Entries supplied
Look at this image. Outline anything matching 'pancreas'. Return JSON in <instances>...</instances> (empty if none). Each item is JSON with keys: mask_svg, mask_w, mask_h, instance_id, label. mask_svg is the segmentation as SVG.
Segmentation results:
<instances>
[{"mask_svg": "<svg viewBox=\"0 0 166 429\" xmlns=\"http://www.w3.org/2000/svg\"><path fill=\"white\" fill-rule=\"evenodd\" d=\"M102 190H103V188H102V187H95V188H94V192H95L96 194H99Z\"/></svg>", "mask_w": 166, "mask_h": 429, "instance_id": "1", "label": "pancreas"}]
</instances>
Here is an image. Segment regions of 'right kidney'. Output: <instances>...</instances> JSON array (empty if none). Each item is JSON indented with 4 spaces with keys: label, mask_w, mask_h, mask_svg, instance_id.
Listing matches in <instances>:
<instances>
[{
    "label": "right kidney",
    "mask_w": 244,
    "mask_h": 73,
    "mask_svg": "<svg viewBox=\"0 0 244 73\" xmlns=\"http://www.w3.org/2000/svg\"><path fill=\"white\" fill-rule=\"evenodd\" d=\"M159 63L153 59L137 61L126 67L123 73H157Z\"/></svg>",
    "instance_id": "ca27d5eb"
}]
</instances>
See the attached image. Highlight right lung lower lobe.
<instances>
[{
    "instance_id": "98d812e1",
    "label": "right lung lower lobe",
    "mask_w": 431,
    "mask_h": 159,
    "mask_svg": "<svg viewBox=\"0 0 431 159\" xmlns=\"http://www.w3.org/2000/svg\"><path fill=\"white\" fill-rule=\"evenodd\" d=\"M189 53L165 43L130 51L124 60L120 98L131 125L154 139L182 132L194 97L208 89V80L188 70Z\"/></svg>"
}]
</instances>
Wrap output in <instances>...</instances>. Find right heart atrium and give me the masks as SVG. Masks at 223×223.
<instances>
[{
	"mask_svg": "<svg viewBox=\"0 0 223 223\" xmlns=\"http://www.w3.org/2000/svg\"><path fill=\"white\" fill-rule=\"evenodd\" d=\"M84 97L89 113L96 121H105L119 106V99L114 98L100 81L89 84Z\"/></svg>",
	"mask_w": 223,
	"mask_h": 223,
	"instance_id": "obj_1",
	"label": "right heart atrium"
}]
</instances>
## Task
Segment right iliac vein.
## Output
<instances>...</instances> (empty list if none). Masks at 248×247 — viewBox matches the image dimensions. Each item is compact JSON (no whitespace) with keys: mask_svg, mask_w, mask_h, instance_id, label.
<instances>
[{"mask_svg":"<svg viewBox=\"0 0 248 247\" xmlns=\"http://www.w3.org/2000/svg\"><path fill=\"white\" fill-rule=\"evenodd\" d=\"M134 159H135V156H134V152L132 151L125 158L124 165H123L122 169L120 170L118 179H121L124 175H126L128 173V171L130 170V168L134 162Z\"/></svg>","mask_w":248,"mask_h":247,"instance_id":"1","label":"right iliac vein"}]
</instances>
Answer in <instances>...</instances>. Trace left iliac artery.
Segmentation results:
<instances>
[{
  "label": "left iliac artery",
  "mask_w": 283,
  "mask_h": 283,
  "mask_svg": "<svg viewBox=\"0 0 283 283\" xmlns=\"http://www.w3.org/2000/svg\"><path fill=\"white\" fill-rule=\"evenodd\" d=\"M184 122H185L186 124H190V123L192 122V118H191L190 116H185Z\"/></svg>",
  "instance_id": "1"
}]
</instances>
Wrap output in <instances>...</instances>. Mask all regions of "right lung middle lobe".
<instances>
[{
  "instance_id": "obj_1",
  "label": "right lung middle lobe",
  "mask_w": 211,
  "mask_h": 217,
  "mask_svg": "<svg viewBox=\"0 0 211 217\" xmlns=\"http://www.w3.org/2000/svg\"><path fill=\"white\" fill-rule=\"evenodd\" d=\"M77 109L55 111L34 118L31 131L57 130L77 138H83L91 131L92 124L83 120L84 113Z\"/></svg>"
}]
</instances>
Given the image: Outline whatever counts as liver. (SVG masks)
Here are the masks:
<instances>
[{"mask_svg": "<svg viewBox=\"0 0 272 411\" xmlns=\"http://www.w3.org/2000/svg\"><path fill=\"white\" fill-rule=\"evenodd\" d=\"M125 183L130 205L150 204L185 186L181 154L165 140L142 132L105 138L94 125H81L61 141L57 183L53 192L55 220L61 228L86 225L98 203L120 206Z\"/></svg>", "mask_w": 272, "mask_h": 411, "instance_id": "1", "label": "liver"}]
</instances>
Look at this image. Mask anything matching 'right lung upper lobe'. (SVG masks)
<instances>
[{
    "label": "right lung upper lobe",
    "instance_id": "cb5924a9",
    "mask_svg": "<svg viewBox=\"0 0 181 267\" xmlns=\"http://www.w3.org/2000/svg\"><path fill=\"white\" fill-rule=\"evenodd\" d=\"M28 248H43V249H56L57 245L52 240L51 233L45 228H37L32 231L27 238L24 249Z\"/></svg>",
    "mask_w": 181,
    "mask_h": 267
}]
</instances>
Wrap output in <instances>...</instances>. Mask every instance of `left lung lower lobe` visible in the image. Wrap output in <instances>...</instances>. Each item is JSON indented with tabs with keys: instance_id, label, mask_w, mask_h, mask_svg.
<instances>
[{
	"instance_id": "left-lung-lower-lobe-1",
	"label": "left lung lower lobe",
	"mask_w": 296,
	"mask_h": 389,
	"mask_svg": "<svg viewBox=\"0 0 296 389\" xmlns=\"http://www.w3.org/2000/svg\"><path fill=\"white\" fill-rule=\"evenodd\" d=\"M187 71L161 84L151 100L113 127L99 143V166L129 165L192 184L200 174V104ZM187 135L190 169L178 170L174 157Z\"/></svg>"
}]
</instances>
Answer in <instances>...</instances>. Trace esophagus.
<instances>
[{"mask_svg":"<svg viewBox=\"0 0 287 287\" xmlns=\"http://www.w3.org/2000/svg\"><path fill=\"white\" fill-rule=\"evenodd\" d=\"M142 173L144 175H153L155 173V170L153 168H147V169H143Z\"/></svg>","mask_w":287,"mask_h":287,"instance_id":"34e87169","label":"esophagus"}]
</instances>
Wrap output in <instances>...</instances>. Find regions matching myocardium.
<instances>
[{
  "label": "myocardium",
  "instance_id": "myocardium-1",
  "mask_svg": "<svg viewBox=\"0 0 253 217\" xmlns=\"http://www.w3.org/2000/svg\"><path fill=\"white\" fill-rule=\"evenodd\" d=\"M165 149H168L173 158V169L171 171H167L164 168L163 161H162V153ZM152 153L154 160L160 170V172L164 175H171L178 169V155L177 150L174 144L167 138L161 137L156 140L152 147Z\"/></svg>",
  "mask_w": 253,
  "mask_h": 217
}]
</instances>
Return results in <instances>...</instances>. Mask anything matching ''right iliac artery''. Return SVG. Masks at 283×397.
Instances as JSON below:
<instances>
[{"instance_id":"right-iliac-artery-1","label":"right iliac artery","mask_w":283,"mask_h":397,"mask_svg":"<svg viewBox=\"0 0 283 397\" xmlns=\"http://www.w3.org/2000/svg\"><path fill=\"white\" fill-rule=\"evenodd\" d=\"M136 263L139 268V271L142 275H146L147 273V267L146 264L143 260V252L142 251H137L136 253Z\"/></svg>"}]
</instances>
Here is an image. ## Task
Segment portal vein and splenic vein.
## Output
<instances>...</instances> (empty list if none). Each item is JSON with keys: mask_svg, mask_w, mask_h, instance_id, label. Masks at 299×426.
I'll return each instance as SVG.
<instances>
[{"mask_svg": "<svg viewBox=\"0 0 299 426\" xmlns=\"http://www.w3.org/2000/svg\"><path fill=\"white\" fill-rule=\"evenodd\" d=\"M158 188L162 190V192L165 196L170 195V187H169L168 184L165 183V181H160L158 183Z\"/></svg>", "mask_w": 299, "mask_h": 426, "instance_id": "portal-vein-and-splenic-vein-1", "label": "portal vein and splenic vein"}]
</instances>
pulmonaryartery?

What you are asked to do
Find every line in the listing that contains the word "indented" and copy each one. Case counts.

Complete response
Here is an image. Segment regions of 'right kidney'. Output: <instances>...</instances> JSON array (empty if none). Each item is JSON indented with 4 spaces with keys: label, mask_w, mask_h, mask_svg, instance_id.
Wrap output in <instances>...</instances>. Mask every instance of `left lung lower lobe` visible in the image. Wrap output in <instances>...</instances>. Each item is JSON indented with tabs with keys: instance_id, label, mask_w, mask_h, mask_svg.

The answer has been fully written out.